··· INFORMATION SUPPLIED ···
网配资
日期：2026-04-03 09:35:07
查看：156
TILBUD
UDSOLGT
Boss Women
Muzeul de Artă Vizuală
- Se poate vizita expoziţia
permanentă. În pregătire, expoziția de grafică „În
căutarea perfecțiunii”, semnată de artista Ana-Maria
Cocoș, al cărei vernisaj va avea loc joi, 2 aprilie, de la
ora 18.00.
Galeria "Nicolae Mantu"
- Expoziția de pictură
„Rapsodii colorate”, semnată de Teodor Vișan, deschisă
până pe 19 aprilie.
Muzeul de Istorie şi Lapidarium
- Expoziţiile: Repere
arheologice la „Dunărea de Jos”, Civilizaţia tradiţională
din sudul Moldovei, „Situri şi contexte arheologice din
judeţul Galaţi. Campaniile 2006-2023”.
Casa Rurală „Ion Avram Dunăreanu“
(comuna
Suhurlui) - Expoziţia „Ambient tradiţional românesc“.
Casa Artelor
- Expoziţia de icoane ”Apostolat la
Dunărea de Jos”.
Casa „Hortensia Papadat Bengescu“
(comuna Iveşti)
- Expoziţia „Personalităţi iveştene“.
···
→ WHAT IS REQUIRED
Locate each line of the records that contains the word "Muzeul", with capitalization matching, and copy those lines out.

→ YOUR SOLUTION
Muzeul de Artă Vizuală
Muzeul de Istorie şi Lapidarium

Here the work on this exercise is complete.